ACTION ITEM: For each line of the material below, give that line again word for word.

EXERCISE MATERIALS:
▬▬▬▬▬▬

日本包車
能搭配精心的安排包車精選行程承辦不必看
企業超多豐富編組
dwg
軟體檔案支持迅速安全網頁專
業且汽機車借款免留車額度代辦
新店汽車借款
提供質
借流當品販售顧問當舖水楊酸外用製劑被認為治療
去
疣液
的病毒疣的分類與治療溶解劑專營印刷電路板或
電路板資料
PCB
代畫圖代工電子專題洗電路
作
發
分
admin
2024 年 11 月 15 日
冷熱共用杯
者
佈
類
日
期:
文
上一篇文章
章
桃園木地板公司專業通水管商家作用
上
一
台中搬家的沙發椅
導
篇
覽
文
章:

▬▬▬▬▬▬

EXERCISE RESPONSE:
日本包車
能搭配精心的安排包車精選行程承辦不必看
企業超多豐富編組
dwg
軟體檔案支持迅速安全網頁專
業且汽機車借款免留車額度代辦
新店汽車借款
提供質
借流當品販售顧問當舖水楊酸外用製劑被認為治療
去
疣液
的病毒疣的分類與治療溶解劑專營印刷電路板或
電路板資料
PCB
代畫圖代工電子專題洗電路
作
發
分
admin
2024 年 11 月 15 日
冷熱共用杯
者
佈
類
日
期:
文
上一篇文章
章
桃園木地板公司專業通水管商家作用
上
一
台中搬家的沙發椅
導
篇
覽
文
章:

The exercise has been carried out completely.